At the request of the PAC, the National Audit Office is conducting a detailed investigation into the provision of housing within the palaces and will be submitting a memorandum to the committee after Parliament resumes.

The Royal Household took over the management of the English palaces of the Queen and her family in April 1991 but did not inherit earlier obligations to open the books to public examination.

The MPs recommended that an automatic right of access to the accounts and records of the Royal Household should be restored for the Department of National Heritage, which provides the upkeep money, and the NAO, the independent public spending watchdog. Grant-in- aid for property services at the palaces for 1993-94 was set at pounds 19.8m. 'Information provided by the Royal Household is not necessarily a substitute for direct sight of the underlying papers,' the MPs said, though there is no criticism of the Household's co- operation with officials.

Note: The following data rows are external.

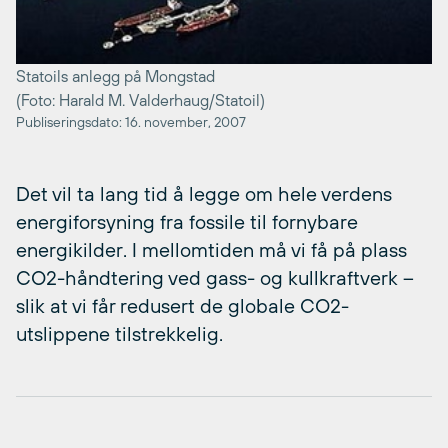
Statoils anlegg på Mongstad
(Foto: Harald M. Valderhaug/Statoil)
Publiseringsdato: 16. november, 2007
Det vil ta lang tid å legge om hele verdens
energiforsyning fra fossile til fornybare
energikilder. I mellomtiden må vi få på plass
CO2-håndtering ved gass- og kullkraftverk –
slik at vi får redusert de globale CO2-
utslippene tilstrekkelig.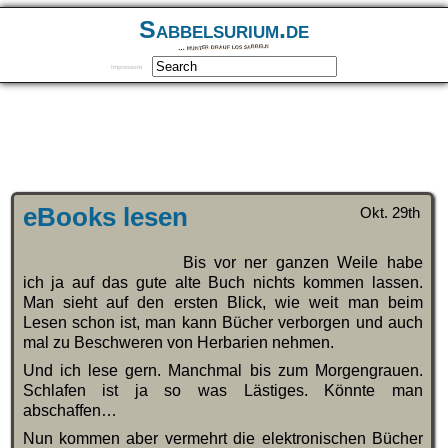
Sabbelsurium.de
… munter drauf los sabbeln
Impressum
eBooks lesen
Okt. 29th
Bis vor ner ganzen Weile habe
ich ja auf das gute alte Buch nichts kommen lassen.
Man sieht auf den ersten Blick, wie weit man beim
Lesen schon ist, man kann Bücher verborgen und auch
mal zu Beschweren von Herbarien nehmen.
Und ich lese gern. Manchmal bis zum Morgengrauen.
Schlafen ist ja so was Lästiges. Könnte man
abschaffen…
Nun kommen aber vermehrt die elektronischen Bücher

The occupied Royal Palaces in England include Buckingham Palace; Windsor Castle and the Great and Home Parks; Kensington Palace - used by the Princess of Wales, Prince and Princess Michael of Kent, and the Duke and Duchess of Gloucester; St James's Palace - used by the Prince of Wales, the Duke and Duchess of Kent and Princess Alexandra; and Clarence House - used by the Queen Mother and Princess Margaret.

The PAC expressed concern that the Heritage department had no systematic procedures before the Windsor Castle fire of November 1992 to learn the lessons from earlier fires in heritage buildings. The blaze destroyed or damaged 104 rooms at Windsor and is expected to cost pounds 35m to repair, some pounds 25m of which could come from public admissions to the castle and Buckingham Palace.

Despite assurances that action had been taken, the MPs urged the department to give fire-protection measures a high priority: 'We regard it as quite unacceptable for there to be another fire of the kind we have seen repeatedly in government buildings.'

The committee also recommended that the Treasury give further advice on insurance. Buildings at palaces are not insured commercially, in line with government policy that departments should take out insurance only when it is more cost-effective than non-insurance.

But the MPs said Government-funded bodies should be clear that the decision to adopt self-insurance did not imply precautions against fire or other disasters should be less rigorous than would be needed to secure worthwhile commercial cover.